Accurate and complete data is the backbone for data-driven insights. Any minor inconsistency, if not be identified and corrected, may lead to misunderstanding and huge costs. Data verification ensures that the data represents the accurate and real situation, offering a basis for wise decision making.

How to Verify Data?

Manual Verification

Manual verification involves human efforts to check data integrity, completeness, and consistency. For small datasets or specific cases requiring human judgment, you may find it's a cost-effective choice, because no specialized tools are needed. However, when there are hundreds of thousands of records of data to be verified, the manual way is time-consuming and labor-intensive, and human errors are tend to occur. That makes it hard to trust in data quality even after verification.

Automated Verification

Compared with the manual way, automated tools are faster, and more efficient, especially for large datasets. A large volume of data can be verified in only a few seconds, helping accelerate your data replication project. No human intervention is needed in this process, reducing human errors and ensuring consistency of every verification. Also, automated tool usually can correct the discrepancies automatically, saving much of your time and energy.

Best Practice

Here, we introduce a tool for automatic data verification and correction after data replication -- BladePipe.

BladePipe fetches data from the source instance batch by batch, then uses the primary key to fetch the corresponding data from the target instance using SQL IN or RANGE. The data with no matching data found in the target is marked as Loss, and then each row of data is compared on a field-by-field basis.

By default, all data is verified. Also, you can narrow the data range to be verified using filtering conditions. For the discrepancies, BladePipe performs 2 additional verifications to minimize the false result caused by the latency of data sync, thus improving the verification performance significantly.

With BladePipe, data can be verified and corrected in a few clicks.

Step 1: Install BladePipe

Follow the instructions in Install Worker (Docker) or Install Worker (Binary) to download and install a BladePipe Worker.

Step 2: Add DataSources

  1. Log in to the BladePipe Cloud.
  2. Click DataSource > Add DataSource.
  3. Select the source and target DataSource type, and fill out the setup form respectively.

Step 3: Create a DataJob

  1. Click DataJob > Create DataJob.

  2. Select the source and target DataSources, and click Test Connection to ensure the connection to the source and target DataSources are both successful.

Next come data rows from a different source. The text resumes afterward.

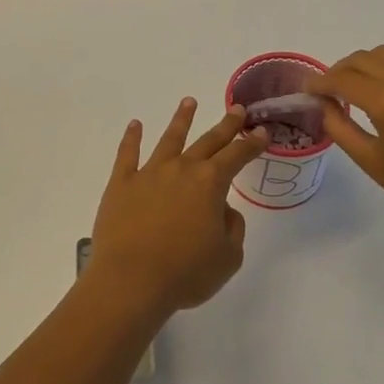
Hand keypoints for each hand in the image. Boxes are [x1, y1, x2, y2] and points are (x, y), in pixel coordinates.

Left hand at [87, 98, 271, 315]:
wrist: (131, 281)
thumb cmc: (185, 273)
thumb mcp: (228, 257)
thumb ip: (232, 228)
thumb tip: (223, 209)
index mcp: (210, 184)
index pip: (237, 156)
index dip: (252, 144)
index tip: (262, 132)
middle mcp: (181, 169)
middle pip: (207, 141)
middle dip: (225, 125)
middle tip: (237, 109)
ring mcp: (149, 173)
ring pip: (169, 139)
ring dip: (181, 120)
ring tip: (189, 102)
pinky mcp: (121, 184)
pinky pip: (127, 154)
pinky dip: (131, 138)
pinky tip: (135, 125)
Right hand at [306, 35, 383, 229]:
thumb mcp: (369, 161)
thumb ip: (339, 126)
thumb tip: (323, 101)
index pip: (342, 80)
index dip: (320, 82)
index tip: (309, 89)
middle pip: (363, 60)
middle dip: (340, 71)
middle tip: (330, 89)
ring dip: (369, 61)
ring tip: (360, 79)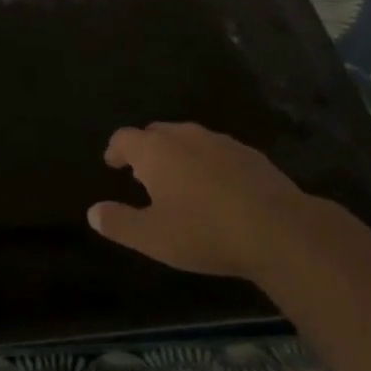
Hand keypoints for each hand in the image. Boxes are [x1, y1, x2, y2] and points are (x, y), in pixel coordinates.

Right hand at [88, 122, 328, 282]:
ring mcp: (219, 141)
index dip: (115, 150)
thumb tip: (92, 211)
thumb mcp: (153, 238)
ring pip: (188, 139)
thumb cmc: (205, 232)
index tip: (112, 164)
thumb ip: (119, 223)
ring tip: (179, 181)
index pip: (124, 138)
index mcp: (155, 151)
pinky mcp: (248, 153)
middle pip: (156, 133)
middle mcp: (184, 136)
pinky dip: (207, 163)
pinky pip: (216, 151)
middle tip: (142, 175)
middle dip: (146, 150)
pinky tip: (216, 188)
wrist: (277, 228)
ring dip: (177, 155)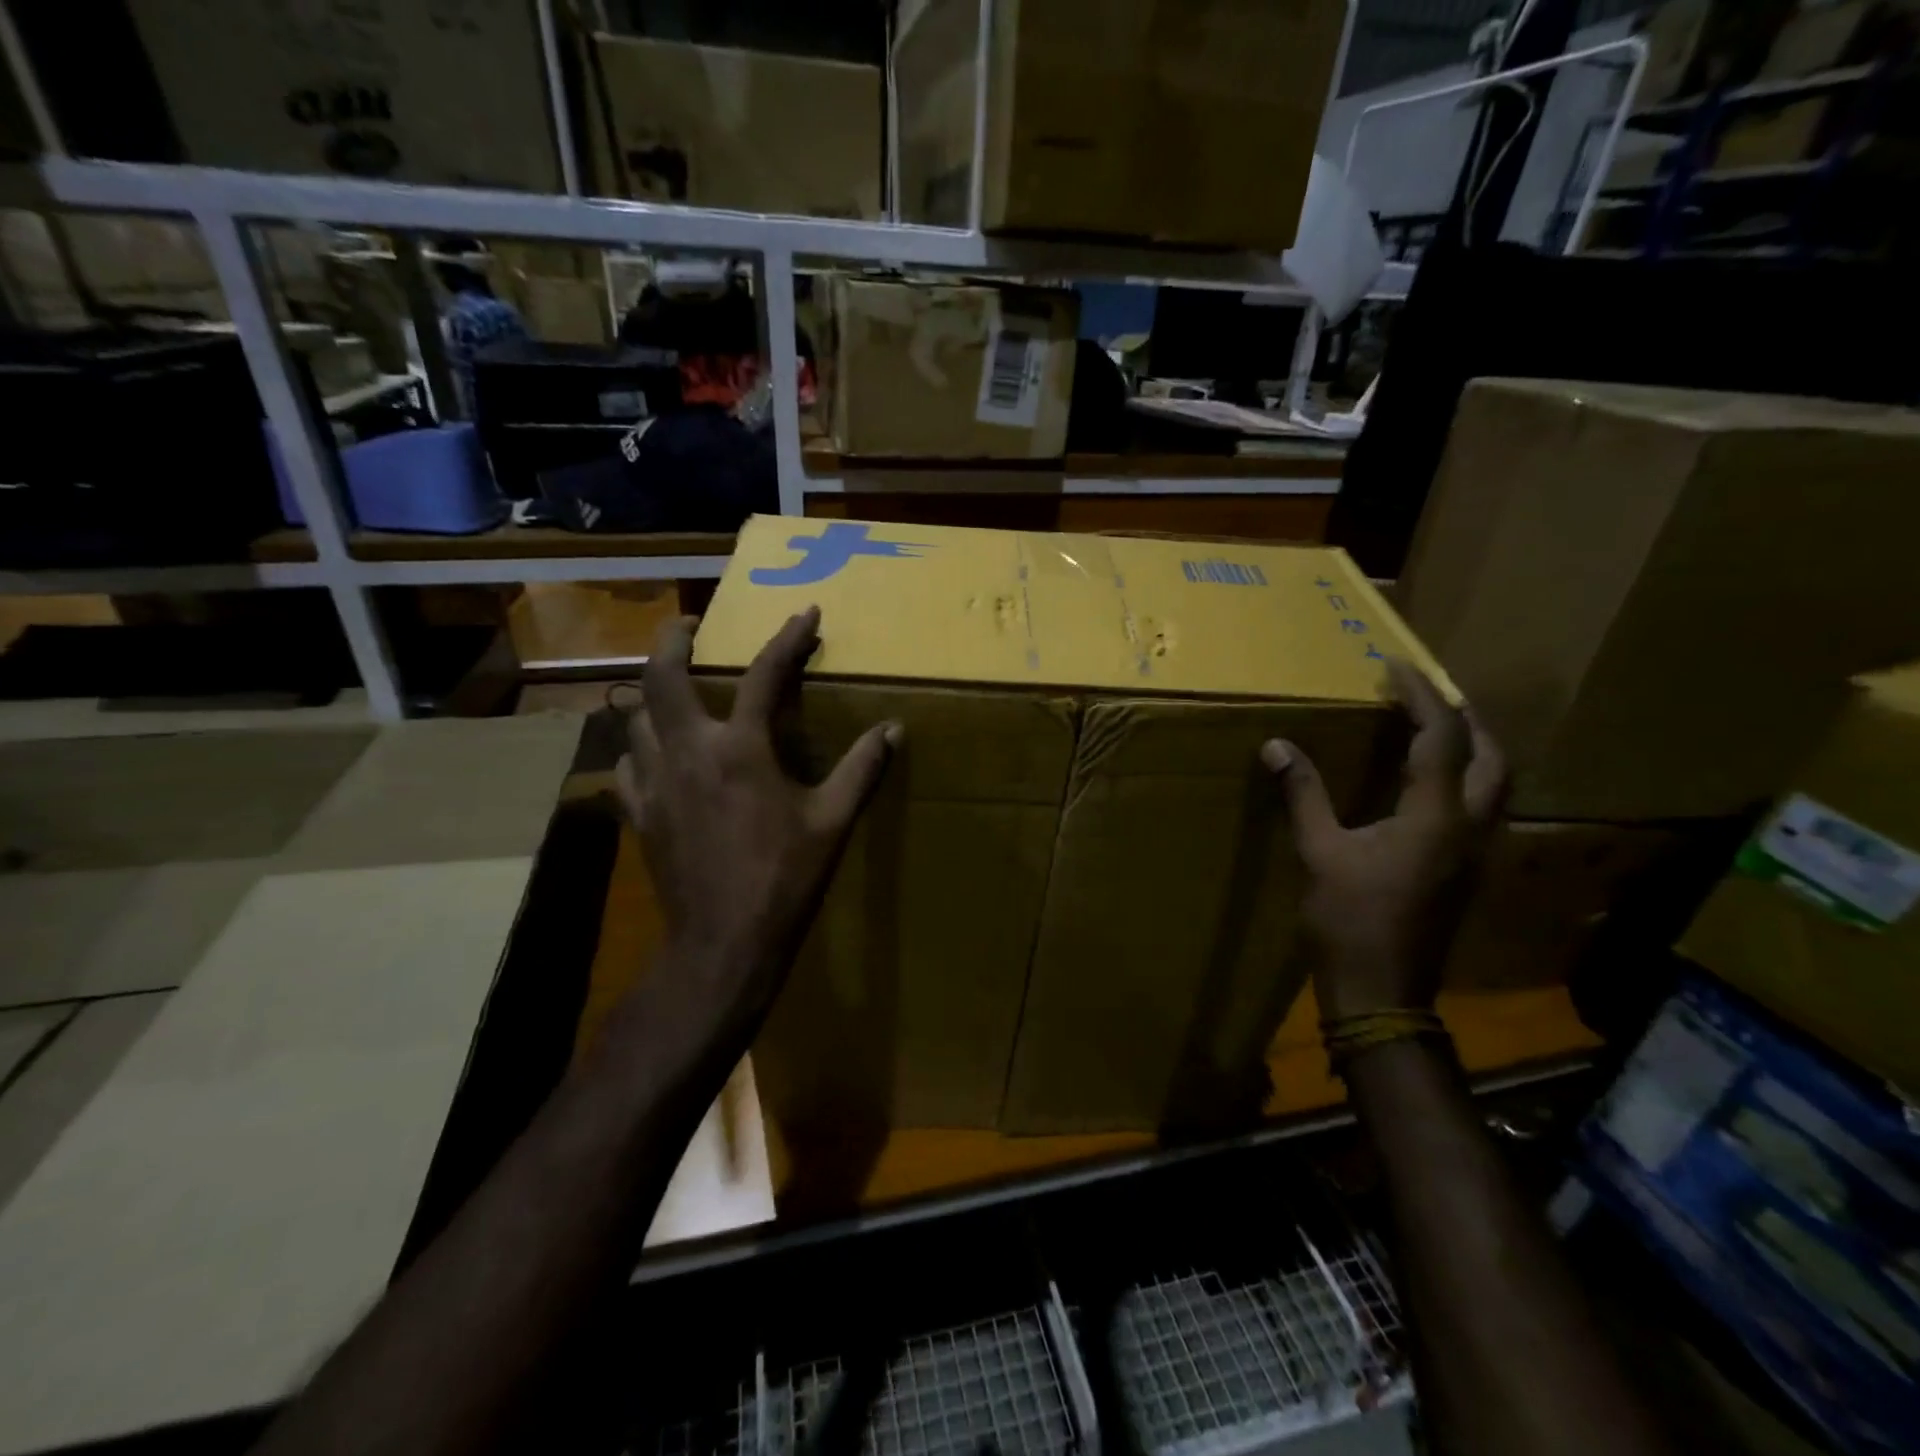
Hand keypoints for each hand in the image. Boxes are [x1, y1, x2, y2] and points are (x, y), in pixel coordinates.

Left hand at [615, 608, 899, 1021]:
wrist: (724, 942)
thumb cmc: (785, 878)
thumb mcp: (833, 821)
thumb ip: (862, 769)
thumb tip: (893, 730)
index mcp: (741, 749)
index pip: (764, 674)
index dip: (787, 638)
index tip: (804, 613)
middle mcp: (689, 751)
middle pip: (662, 677)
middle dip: (672, 640)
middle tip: (687, 625)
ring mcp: (655, 783)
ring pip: (634, 718)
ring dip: (652, 695)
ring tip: (671, 690)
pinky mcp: (639, 814)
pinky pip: (626, 764)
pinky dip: (638, 749)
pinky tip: (654, 756)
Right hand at [1263, 660, 1505, 1019]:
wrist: (1382, 992)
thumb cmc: (1349, 920)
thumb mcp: (1320, 852)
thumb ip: (1304, 795)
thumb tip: (1277, 746)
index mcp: (1435, 817)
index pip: (1443, 738)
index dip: (1421, 696)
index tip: (1395, 667)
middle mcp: (1470, 828)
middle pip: (1492, 757)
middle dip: (1465, 718)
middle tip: (1426, 697)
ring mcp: (1475, 852)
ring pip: (1495, 784)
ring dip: (1472, 748)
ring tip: (1432, 730)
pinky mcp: (1466, 871)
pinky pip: (1480, 807)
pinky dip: (1463, 779)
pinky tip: (1427, 783)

  3. Select Verification and Correction for DataJob Type, and configure the following items:

    • Select One-time for Verification.
    • Select Correction Mode: Revise after Check / NONE.
      • Revise after Check: The data will be automatically corrected after the verification is completed.
      • NONE: The data will not be automatically corrected after the verification is completed.

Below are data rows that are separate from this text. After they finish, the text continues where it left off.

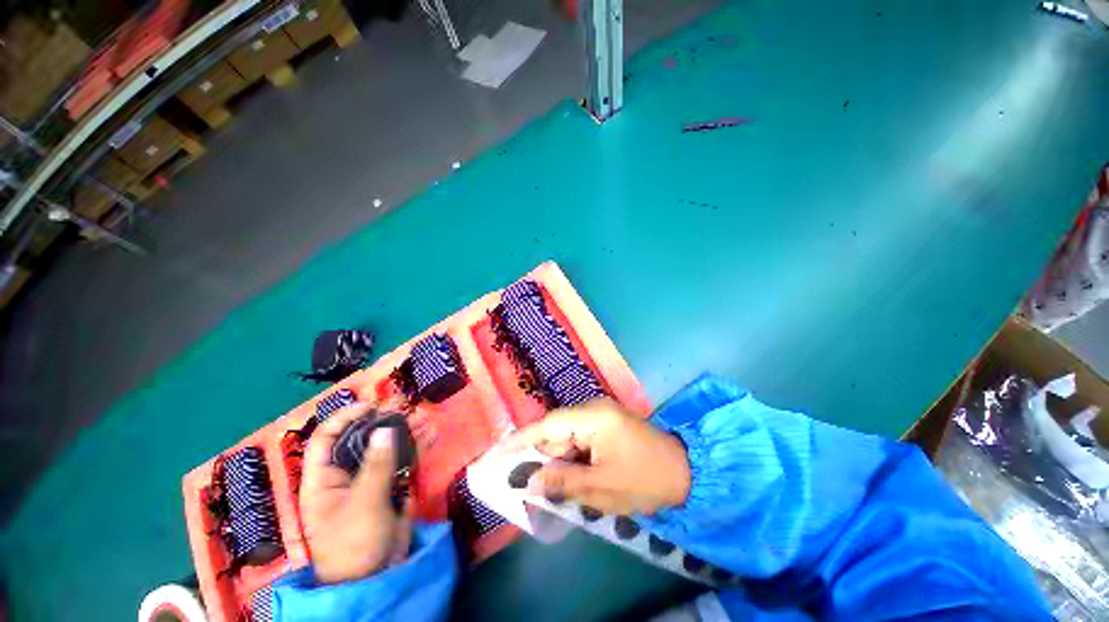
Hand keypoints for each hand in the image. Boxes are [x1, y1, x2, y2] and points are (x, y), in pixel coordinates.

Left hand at [300, 400, 411, 583]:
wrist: (375, 576)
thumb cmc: (354, 543)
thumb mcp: (364, 504)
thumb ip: (377, 465)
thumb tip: (387, 428)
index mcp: (324, 477)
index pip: (327, 438)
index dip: (346, 417)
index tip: (372, 406)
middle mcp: (346, 472)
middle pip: (362, 437)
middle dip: (385, 419)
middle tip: (406, 405)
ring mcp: (371, 477)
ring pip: (387, 445)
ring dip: (407, 430)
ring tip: (424, 418)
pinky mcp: (391, 483)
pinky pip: (404, 458)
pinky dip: (418, 445)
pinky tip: (431, 434)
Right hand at [503, 398, 690, 514]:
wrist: (686, 473)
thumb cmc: (645, 479)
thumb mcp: (602, 487)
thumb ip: (563, 482)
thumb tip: (528, 481)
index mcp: (593, 417)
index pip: (548, 425)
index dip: (521, 439)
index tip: (498, 453)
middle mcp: (593, 410)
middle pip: (556, 431)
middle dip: (539, 456)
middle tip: (518, 480)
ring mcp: (600, 417)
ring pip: (567, 438)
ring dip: (556, 461)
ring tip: (541, 485)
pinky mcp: (606, 427)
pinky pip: (579, 441)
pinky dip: (570, 459)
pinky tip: (565, 478)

  1. Select the tables to be verified. Only existing tables can be selected.
  2. Select the columns to be verified.
  3. Confirm the DataJob creation. Then go back to the DataJob page, and check the data verification result.

Summary

Data verification is a vital process in data migration and sync to ensure data accuracy, consistency, and completeness. Use automated tools like BladePipe, data verification is easier than ever before. Just a few clicks, and data can be verified and corrected right after migration and sync.